La sostenibilità deve essere intesa in senso ampio, onnicomprensivo, a partire proprio dalle relazioni umane. Il nostro è un progetto sostenibile perché tiene conto delle esigenze delle persone e si sviluppa nel tempo; non guarda solo ai risultati immediati, ma al benessere e al rispetto di staff e giocatori con cui si condivide un piano di crescita con al centro i nostri valori, tra cui quello della solidarietà e della giustizia sociale.
Sembra evidente che i FGR rappresentino anche un esempio di rottura nei confronti della tradizione nel mondo del calcio. Trovi riscontro di una certa opposizione al cambiamento in questo sport?

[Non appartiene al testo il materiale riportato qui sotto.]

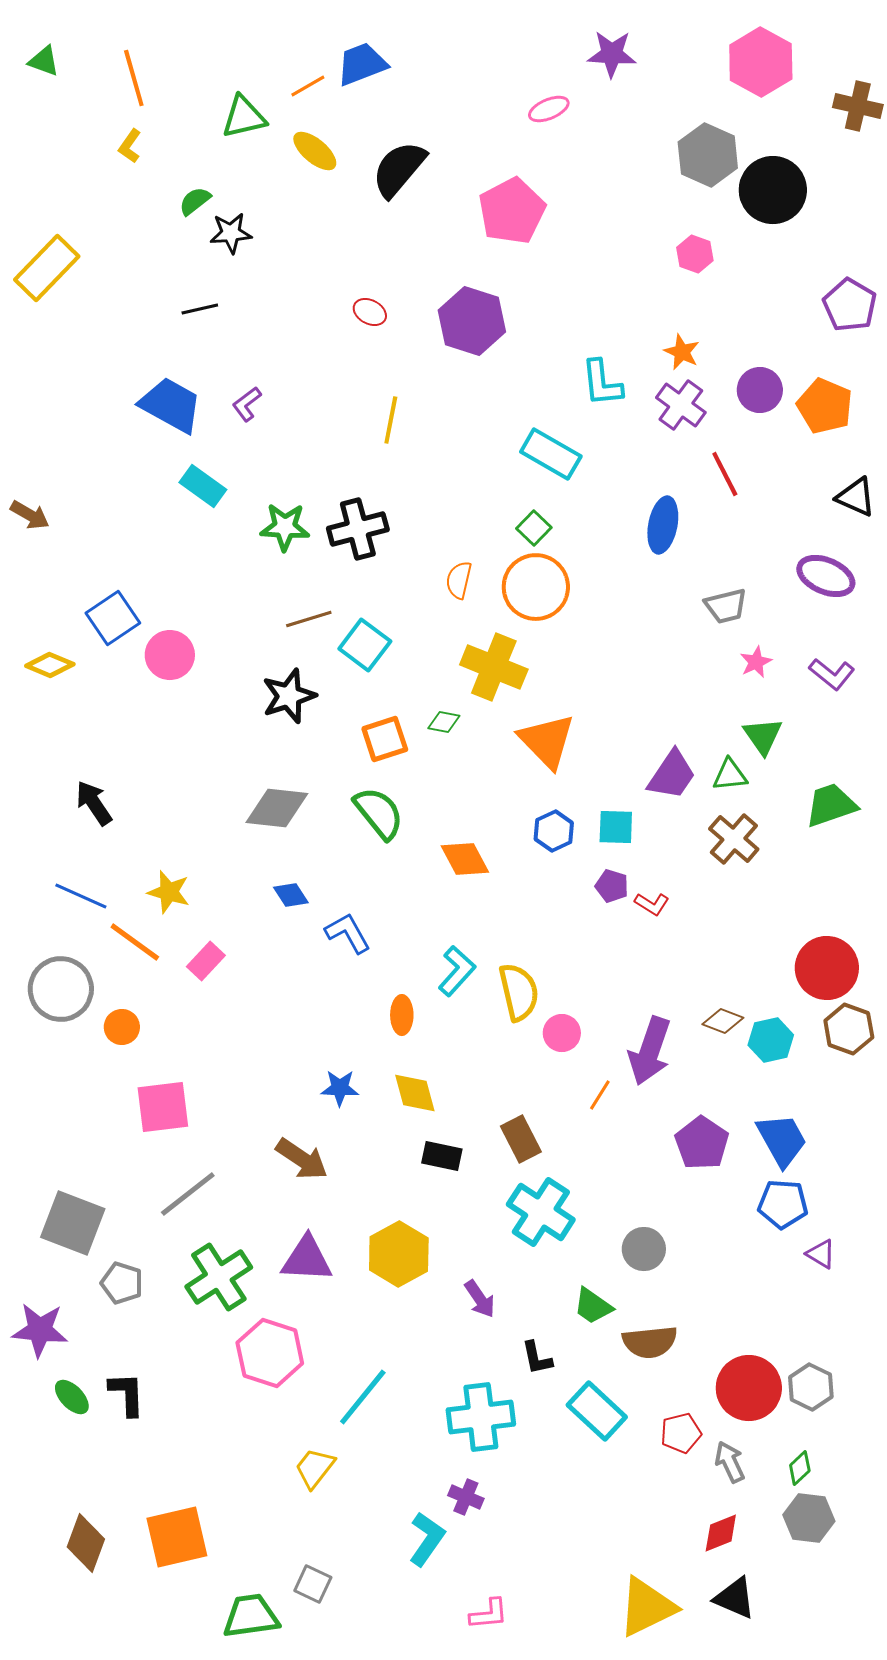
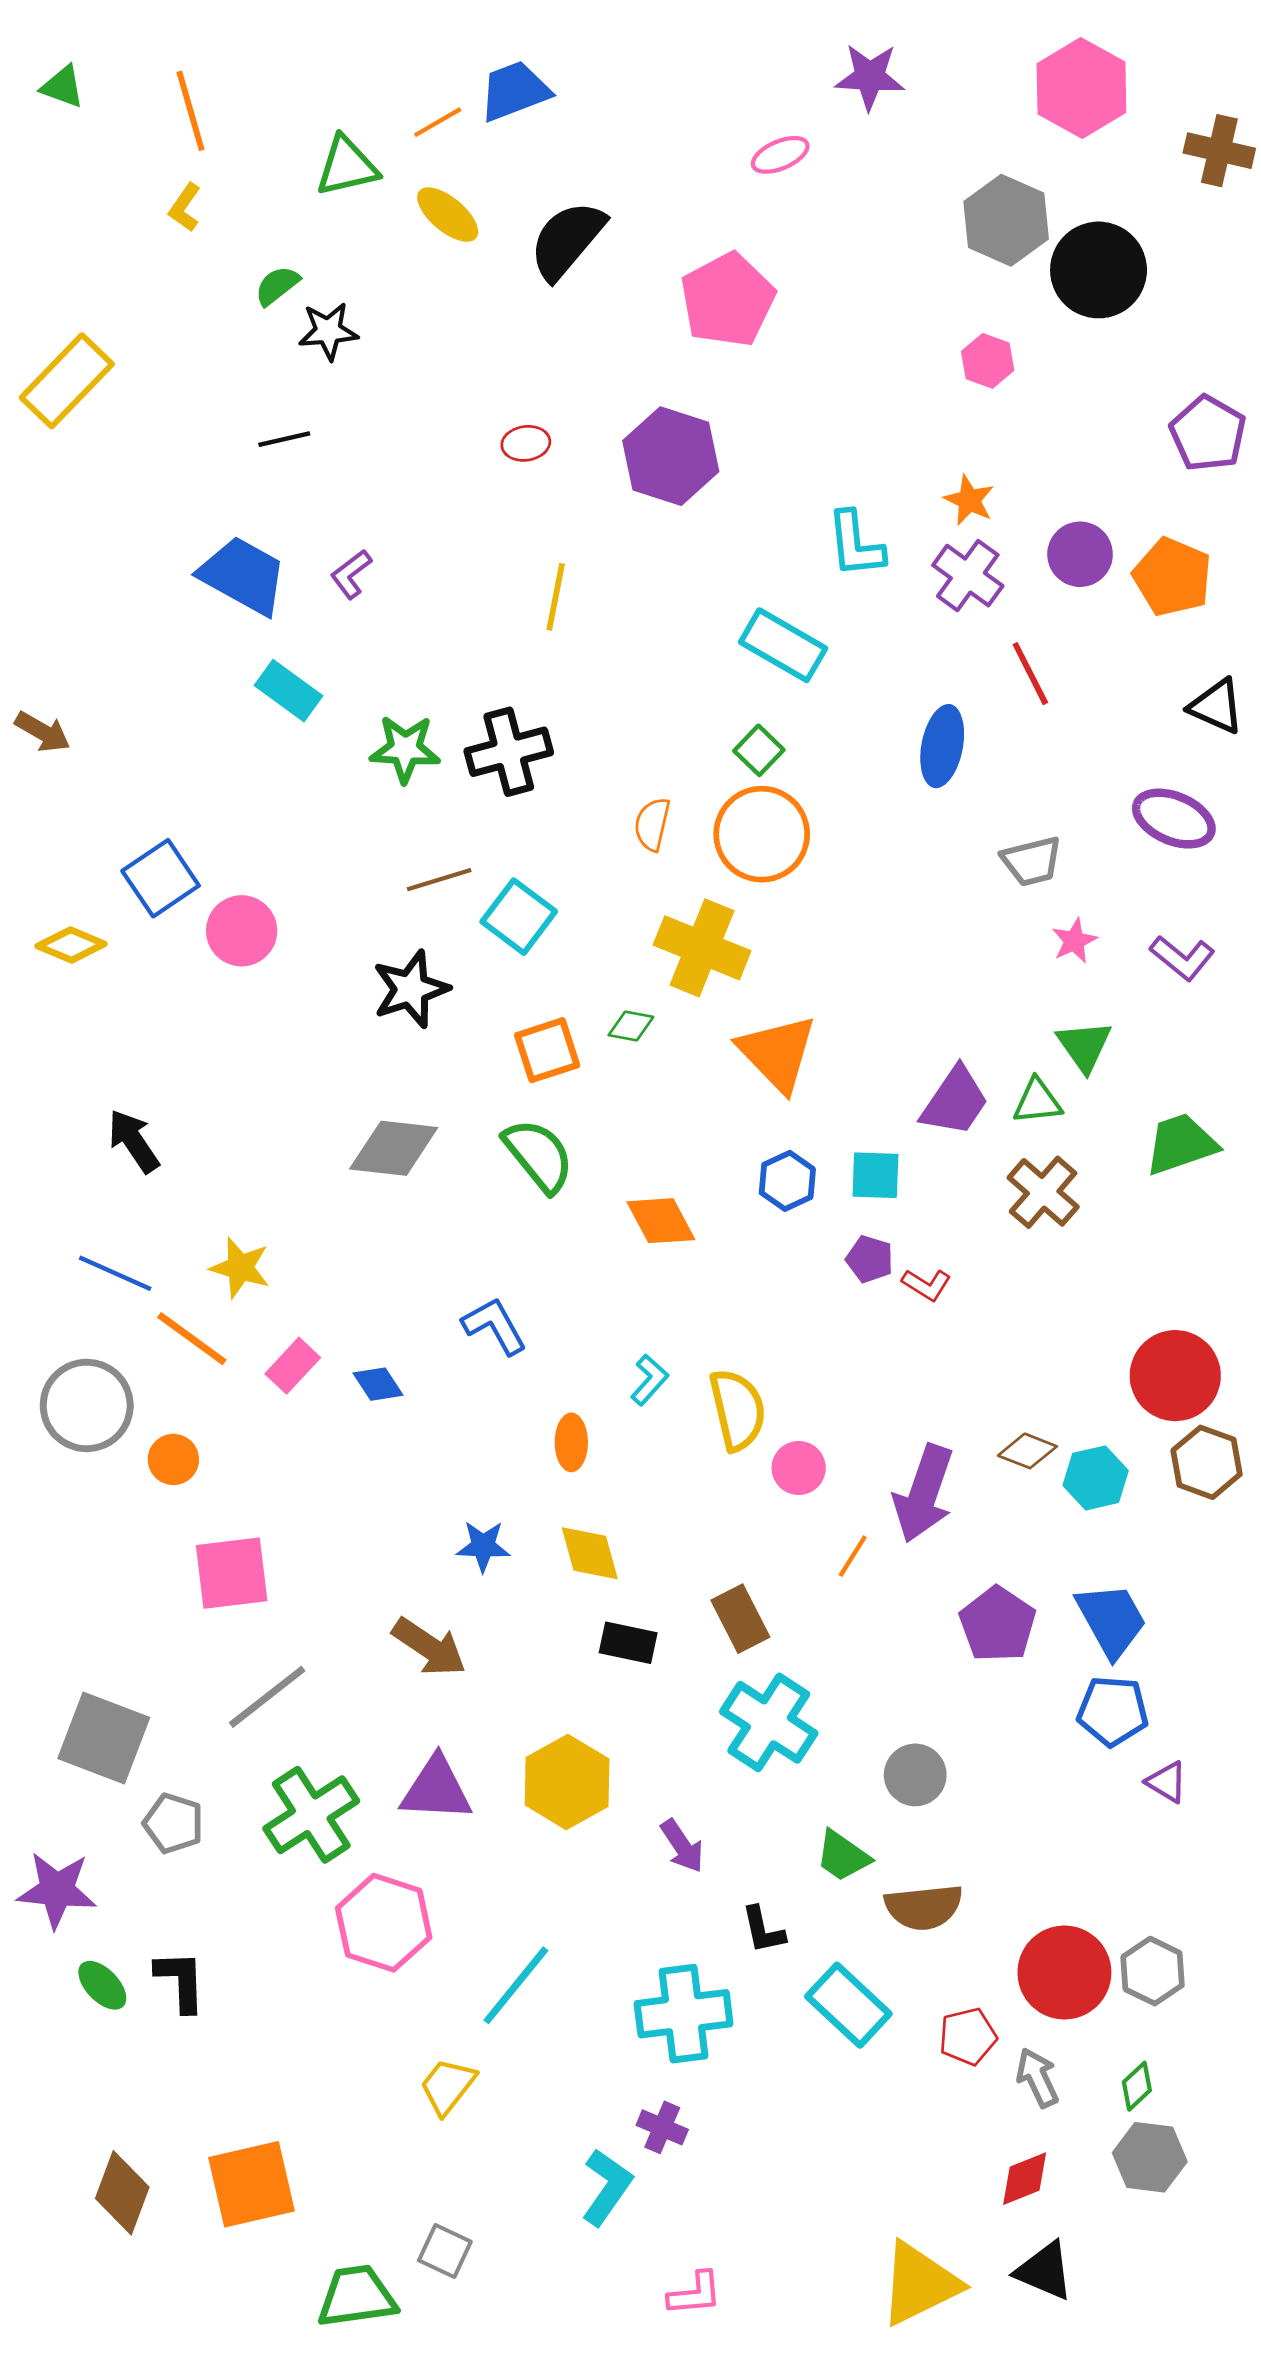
red ellipse: (370, 312) -> (526, 443), turned -36
blue diamond: (291, 895) -> (378, 1384), moved
cyan L-shape: (457, 971) -> (649, 1380), size x0.7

Certamente e l’Inghilterra è un paese particolarmente attento alla forma e alla consuetudine. In passato mi è stato impedito di essere presente a una partita della mia squadra in quanto, non indossando giacca e cravatta, non potevo accedere alla zona vip riservata al mio posto nello stadio. Non credo che molti addetti ai lavori vedano di buon occhio anche la crescita del ruolo delle donne all’interno del sistema calcio. A capo della nostra Academy c’è invece una giovane donna, Hannah Dingley, ma c’è ancora molto da fare affinché il maschilismo lasci spazio all’abbattimento dei pregiudizi.
Il tuo obiettivo è anche quello di rappresentare un esempio, un catalizzatore?
Certamente. L’esempio si dà con i fatti, nel nostro caso con i risultati sportivi e l’essere catalizzatori significa promuovere la replicabilità e la diffusione di nuove e buone pratiche.